何年使われてきたのか見当も付かない古い樽。この樽はワインを保存するためのものではなく絞るためのものだ。潰したブドウをこの樽に入れて木の蓋をして上からジャッキで押さえつけることで、樽の隙間から汁が流れ出てきて下の溝に溜まるという仕組み。


日本のワインは長らく「葡萄酒」と呼ばれる質のあまり高くないものが多かった、ということは以前に書いた。ブドウ農家が、生食用としては売り物にならないクズブドウを潰して絞って発酵させて一升瓶に詰めて持ち帰り、「自作できる安上がりな酒」として日本酒の代用とする、そういう文化がブドウの一大産地である勝沼には長い伝統として残っている。酒税法が改正されてそういうやりかたが違法となり、ある程度の規模がないとワイン醸造ができなくなった。そのためタテマエだけ醸造会社を造って複数のブドウ農家で自分のところで造った余りブドウを持ち寄りワインを作るようになった。そうすれば年間の醸造量は酒税法で定める最低数を上回り合法となる。別にそれを流通ルートに載せる必要はない。飲み頃になったらブドウ農家の皆さんは自分の一升瓶を持ってまた醸造所に集まって瓶詰めして持ち帰って、以前のように家で呑んだり親戚に配ったりする、ただそれだけの話だ。

そういう醸造所を「ブロックワイナリー」という。自分で育てたブドウを使って自分でワインを作り、自分で呑む。基本的に市場には出回らない。昔は沢山あったブロックワイナリーだが、今は数件にまで減っているという。流通が発達して安いいろんなお酒が簡単に手に入るようになって、わざわざ手間をかけて自分たちで酒を造る必要がなくなったからだ。しかしそれでもいくつかのブロックワイナリーが残っている。その理由は?

ブロックワイナリーで作られるワインというのは、基本的には「売り物にならないクズブドウを有効利用する」ことで生まれたものだ。当然、ワインとしての質は決して良くない。しかし、ここは日本人の特性なのだろうか、そういう商売にもなんにもならない酒造りにも凝り性を発揮して、「誰にも売らない自分だけの最高のワイン」を作ろうとする人達ってのが現れ始めたのだ。ワイン用のブドウ畑をわざわざ別に作り、入念に選別して最高のブドウを集めて仕込む。そのワインを品評会に出すとか高く売るとか、そんなことは全然考えてない。一銭にもならない。ただ自分が美味い酒を呑みたいというただそれだけのためだ。

######

課題一覧:
(a) 次の(i)〜(iii)は、ブロックワイナリーについての文章の内容と合っていますか？それぞれ「はい」か「いいえ」で答え、決め手となる語句を文章から原文どおり引用してください。
(i) 文中の古い樽は、ワインを保存するためのものである。
(ii) ブロックワイナリーで作られたワインは、基本的に市場には出回らない。
(iii) ブロックワイナリーの数は、昔より増えている。
(b) ブロックワイナリーについての文章によると、ブドウ農家がタテマエだけの醸造会社を造り、余りブドウを持ち寄ってワインを作るようになったのはなぜですか？一〜三文で説明してください。

生データ:
######

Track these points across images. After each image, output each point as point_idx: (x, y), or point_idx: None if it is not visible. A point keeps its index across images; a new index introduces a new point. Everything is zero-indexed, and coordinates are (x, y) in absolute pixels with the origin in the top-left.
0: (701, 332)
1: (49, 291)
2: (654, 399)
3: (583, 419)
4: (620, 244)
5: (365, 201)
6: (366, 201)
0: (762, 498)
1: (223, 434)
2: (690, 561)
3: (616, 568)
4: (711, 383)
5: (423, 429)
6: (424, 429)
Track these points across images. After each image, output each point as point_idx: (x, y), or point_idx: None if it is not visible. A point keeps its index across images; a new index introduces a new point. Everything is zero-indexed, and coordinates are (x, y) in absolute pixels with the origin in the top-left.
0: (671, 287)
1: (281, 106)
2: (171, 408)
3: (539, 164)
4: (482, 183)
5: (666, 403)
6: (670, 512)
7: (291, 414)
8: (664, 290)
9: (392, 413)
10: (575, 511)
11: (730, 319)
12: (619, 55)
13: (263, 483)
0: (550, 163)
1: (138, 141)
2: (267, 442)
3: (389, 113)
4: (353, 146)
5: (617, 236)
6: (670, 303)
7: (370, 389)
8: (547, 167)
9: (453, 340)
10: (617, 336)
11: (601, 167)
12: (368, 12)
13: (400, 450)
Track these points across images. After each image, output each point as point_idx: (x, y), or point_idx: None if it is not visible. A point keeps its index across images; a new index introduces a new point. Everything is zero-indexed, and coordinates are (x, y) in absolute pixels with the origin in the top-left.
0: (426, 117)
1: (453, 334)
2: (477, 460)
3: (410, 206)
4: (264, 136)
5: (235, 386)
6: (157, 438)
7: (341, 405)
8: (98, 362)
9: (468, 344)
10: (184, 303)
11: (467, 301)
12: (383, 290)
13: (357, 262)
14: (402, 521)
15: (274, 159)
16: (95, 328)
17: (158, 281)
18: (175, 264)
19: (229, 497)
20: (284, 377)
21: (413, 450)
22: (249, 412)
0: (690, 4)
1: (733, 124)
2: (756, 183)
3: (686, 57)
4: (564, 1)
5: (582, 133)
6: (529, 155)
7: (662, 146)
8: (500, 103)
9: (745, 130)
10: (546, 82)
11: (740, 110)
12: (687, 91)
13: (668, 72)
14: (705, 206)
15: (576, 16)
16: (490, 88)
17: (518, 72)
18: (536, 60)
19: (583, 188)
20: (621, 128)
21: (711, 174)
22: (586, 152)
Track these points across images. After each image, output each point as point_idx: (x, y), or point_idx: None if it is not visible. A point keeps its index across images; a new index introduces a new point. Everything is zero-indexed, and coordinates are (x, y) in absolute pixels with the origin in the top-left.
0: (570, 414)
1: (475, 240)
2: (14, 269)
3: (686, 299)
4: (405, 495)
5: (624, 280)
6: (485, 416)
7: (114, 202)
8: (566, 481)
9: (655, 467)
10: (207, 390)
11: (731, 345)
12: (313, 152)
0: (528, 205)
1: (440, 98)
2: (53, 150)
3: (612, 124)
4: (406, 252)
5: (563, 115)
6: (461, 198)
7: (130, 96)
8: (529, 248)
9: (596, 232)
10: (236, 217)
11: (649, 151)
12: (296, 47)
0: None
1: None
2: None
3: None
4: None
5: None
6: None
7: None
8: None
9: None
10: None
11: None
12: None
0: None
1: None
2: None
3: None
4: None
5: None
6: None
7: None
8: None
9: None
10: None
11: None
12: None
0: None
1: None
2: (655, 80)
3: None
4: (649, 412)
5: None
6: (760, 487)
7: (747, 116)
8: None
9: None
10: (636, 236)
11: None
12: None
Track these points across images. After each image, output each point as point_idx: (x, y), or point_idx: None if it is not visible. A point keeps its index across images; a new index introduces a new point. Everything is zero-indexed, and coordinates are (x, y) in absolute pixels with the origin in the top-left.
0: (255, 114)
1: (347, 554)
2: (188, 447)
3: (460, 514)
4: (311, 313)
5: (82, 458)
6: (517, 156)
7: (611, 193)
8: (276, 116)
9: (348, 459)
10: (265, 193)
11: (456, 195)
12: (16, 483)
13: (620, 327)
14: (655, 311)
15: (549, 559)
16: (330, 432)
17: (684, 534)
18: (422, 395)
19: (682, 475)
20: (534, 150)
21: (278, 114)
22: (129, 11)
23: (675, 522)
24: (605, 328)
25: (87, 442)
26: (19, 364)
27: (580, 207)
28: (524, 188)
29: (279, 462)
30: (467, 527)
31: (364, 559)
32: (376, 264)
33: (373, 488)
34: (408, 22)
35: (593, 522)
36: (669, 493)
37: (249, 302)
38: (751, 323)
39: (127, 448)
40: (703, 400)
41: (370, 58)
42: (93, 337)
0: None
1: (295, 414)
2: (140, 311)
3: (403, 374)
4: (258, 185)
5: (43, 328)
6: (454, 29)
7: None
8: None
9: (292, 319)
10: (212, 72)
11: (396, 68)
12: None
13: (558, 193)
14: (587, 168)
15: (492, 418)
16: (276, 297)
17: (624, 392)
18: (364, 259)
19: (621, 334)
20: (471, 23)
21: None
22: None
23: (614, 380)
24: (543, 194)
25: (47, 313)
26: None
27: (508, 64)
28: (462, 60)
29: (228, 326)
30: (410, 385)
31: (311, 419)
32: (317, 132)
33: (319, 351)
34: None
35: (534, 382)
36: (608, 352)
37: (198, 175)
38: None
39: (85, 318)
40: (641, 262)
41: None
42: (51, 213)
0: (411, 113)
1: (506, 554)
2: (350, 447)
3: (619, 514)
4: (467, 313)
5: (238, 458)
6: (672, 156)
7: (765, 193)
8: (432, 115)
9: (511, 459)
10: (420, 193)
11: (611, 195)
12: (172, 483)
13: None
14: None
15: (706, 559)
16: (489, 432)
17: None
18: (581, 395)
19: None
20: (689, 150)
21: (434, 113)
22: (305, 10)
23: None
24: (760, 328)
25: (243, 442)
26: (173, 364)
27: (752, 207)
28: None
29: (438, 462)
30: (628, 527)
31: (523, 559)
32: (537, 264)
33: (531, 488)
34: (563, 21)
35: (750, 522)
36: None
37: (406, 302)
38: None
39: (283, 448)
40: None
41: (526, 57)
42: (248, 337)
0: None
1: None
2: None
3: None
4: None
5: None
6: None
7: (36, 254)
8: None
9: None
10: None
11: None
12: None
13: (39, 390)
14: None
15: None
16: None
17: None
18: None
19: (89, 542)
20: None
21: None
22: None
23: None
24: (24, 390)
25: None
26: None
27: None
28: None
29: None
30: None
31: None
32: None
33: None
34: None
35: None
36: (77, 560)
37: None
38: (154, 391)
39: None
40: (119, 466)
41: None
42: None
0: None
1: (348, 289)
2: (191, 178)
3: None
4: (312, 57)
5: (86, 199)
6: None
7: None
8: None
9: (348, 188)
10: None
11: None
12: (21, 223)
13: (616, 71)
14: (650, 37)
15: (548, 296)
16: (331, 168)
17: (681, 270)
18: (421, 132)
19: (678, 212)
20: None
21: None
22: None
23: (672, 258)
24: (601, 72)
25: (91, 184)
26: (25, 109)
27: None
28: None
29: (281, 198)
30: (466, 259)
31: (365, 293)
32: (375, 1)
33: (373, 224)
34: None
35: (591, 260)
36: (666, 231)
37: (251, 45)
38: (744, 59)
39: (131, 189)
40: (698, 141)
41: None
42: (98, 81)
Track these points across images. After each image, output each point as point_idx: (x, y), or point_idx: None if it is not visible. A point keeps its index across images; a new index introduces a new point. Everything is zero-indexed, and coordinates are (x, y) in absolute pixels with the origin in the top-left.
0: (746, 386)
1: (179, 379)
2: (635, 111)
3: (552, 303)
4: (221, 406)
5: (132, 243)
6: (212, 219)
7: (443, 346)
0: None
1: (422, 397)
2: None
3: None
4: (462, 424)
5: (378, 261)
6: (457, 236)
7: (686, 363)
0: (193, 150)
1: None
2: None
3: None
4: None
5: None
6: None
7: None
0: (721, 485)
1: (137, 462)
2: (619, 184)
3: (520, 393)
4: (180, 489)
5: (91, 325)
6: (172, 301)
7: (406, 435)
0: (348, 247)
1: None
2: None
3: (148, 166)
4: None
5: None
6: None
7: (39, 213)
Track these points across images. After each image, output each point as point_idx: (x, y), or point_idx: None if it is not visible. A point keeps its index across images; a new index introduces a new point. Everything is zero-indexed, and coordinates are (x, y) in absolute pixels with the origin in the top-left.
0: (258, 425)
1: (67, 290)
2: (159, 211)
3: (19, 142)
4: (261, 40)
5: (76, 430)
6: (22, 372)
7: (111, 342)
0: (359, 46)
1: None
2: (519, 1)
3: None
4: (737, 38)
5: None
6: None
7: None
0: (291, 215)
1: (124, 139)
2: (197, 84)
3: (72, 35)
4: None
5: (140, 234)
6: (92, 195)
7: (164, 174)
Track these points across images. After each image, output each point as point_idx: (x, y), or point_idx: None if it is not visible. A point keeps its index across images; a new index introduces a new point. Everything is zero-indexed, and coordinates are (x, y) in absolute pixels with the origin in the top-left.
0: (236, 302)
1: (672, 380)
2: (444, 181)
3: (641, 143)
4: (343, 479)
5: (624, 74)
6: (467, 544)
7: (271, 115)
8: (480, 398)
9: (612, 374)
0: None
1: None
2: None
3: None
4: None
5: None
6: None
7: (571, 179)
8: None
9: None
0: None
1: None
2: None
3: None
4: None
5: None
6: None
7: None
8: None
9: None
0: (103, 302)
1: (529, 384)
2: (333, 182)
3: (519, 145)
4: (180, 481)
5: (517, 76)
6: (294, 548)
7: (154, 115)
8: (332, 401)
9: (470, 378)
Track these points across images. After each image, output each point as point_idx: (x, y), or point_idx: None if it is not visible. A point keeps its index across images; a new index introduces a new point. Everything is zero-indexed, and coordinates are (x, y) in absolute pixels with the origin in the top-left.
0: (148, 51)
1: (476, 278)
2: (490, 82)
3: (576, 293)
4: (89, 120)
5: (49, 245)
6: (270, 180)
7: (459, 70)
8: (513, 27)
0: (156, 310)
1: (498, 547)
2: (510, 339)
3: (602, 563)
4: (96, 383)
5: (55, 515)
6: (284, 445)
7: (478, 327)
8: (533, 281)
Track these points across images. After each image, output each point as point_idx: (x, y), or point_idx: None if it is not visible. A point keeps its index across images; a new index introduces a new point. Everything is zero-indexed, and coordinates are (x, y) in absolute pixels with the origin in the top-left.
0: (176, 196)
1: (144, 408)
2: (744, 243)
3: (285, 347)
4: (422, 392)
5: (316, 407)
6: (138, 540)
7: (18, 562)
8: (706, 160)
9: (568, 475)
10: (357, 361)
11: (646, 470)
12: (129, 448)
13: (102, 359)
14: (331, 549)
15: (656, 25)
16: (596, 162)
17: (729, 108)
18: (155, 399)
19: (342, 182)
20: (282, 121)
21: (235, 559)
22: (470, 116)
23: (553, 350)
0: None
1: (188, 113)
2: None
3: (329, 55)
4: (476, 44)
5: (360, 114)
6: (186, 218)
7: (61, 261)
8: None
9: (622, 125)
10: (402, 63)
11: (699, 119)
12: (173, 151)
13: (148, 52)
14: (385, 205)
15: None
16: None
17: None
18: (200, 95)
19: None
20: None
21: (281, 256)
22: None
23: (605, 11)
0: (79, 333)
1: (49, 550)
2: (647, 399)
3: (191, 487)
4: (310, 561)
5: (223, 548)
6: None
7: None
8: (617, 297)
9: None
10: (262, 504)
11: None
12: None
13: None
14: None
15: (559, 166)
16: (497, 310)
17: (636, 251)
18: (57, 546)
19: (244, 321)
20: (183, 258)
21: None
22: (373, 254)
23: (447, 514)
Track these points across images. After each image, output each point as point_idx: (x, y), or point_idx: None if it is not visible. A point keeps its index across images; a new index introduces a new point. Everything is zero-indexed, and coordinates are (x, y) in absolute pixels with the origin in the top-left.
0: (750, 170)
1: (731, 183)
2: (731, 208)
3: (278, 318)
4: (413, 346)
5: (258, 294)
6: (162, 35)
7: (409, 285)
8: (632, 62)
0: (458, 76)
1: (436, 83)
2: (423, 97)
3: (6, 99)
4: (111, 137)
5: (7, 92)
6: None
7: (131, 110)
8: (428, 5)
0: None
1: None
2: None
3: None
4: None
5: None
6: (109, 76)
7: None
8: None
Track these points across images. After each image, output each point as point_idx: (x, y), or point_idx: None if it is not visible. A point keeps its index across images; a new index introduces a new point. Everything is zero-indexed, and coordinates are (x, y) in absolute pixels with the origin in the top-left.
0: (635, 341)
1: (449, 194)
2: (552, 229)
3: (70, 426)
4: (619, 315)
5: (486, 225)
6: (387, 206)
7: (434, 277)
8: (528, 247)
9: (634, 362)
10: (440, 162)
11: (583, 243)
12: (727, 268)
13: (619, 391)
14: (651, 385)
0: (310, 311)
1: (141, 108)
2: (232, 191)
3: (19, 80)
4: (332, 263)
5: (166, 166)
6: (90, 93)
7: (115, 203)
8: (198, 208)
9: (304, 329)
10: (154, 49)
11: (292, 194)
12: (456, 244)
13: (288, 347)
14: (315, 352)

######

各課題の解答:
(a)
(i) いいえ：「この樽はワインを保存するためのものではなく絞るためのものだ」
(ii) はい：「基本的に市場には出回らない。」
(iii) いいえ：「昔は沢山あったブロックワイナリーだが、今は数件にまで減っているという。」

(b) 酒税法が改正されて従来の自家醸造が違法となり、ある程度の規模がないとワインを醸造できなくなったからです。複数のブドウ農家が余りブドウを持ち寄れば、年間の醸造量が酒税法で定める最低数を上回り、合法になります。